Et la boucle est bouclée. Voici donc les dernières aven­tures de Larry, père de famille lunaire qui décou­vrait un sens à sa vie en gardien de nuit du Museum d’his­toire natu­relle de New York. Le dernier visi­teur parti, les person­nages, animaux ou sque­lettes expo­sés avaient pris l’ha­bi­tude de s’ani­mer et cela grâce au pouvoir magique d’une tablette de l’Égypte ancienne. 
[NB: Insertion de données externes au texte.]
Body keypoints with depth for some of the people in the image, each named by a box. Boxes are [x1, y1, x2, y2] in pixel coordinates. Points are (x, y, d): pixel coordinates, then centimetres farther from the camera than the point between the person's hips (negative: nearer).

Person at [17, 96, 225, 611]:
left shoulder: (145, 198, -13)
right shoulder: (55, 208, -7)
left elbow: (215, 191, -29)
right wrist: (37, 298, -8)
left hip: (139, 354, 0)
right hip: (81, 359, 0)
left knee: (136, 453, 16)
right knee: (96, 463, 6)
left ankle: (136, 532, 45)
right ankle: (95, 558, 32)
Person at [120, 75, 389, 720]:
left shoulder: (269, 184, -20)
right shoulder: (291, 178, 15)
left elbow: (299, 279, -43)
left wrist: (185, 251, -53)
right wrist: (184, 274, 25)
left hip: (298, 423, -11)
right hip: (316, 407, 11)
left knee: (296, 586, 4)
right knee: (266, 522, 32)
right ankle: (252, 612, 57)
Ce troi­sième épisode donne la part belle à cette fameuse tablette qui, en se corro­dant, perturbe l’équi­libre nocturne pour­tant diffi­ci­le­ment acquis. Larry comprend vite que c’est au British Museum de Londres que se percera enfin ce mystère. 
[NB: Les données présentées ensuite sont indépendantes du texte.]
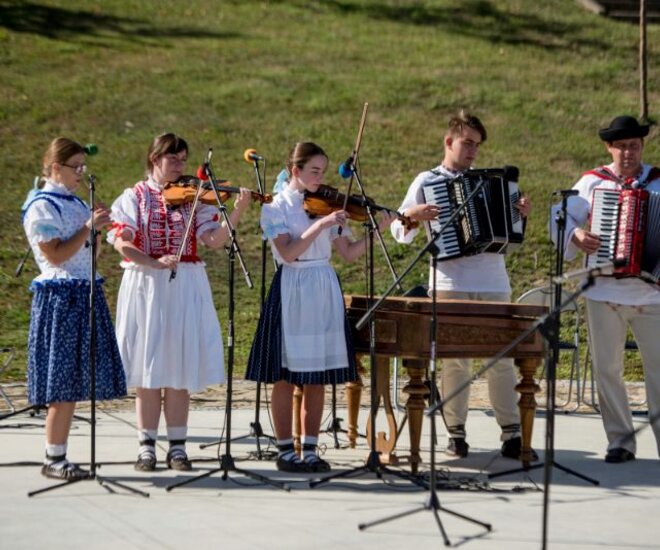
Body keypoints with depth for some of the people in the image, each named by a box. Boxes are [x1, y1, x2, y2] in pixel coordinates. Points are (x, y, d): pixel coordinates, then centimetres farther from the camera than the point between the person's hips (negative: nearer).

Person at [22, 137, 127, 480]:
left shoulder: (75, 204, 16)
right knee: (63, 385, -7)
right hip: (60, 297, -8)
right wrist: (89, 227, -16)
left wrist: (98, 227, 3)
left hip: (85, 296, 8)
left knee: (73, 383, 8)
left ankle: (59, 456, 13)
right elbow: (56, 255, -16)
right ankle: (53, 460, 1)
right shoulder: (42, 207, -8)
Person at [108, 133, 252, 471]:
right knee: (147, 368, 2)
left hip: (185, 290, 1)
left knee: (179, 369, 3)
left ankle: (177, 446, 11)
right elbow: (121, 242, -9)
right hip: (144, 287, -1)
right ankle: (147, 446, 12)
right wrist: (154, 262, -23)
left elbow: (214, 240, -5)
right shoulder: (134, 197, 3)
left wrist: (237, 212, -19)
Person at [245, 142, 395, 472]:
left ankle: (310, 451, 13)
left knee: (317, 379, 6)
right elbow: (288, 253, -17)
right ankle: (285, 451, 10)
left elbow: (348, 253, 6)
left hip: (325, 294, 4)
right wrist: (320, 225, -24)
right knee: (285, 377, 1)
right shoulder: (275, 207, -3)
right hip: (291, 293, -4)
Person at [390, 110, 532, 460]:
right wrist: (413, 216, -15)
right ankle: (455, 433, 8)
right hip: (450, 283, -2)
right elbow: (401, 233, 5)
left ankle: (511, 432, 6)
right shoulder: (427, 181, 7)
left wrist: (521, 214, 5)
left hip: (493, 282, 2)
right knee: (454, 359, 0)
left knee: (501, 357, 1)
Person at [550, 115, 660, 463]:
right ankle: (621, 441, 14)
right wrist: (576, 234, -13)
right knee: (607, 370, 5)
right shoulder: (592, 182, 5)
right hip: (604, 294, 1)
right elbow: (560, 217, 6)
Sans convic­tion, Ben Stiller endosse une dernière fois son uniforme de gardien. Le cœur n’y est plus, l’in­trigue est alam­biquée, les gags ne sont pas drôles. Passé l’ef­fet de surprise, l’idée de ce musée qui prend vie a beau rester très bonne, elle s’es­souffle au fur et à mesure de la série. Et ce ne sont pas les nouvelles recrues (Ben King­sley, Dan Stevens ou Rebel Wilson) ni la suren­chère spec­ta­cu­laire d’ef­fets spéciaux qui changent la donne. Peut-être aurait-il fallu tout simple­ment chan­ger de cadre pour assu­rer le renou­vel­le­ment néces­saire : s’at­taquer à un musée de pein­ture ou de sciences, par exemple.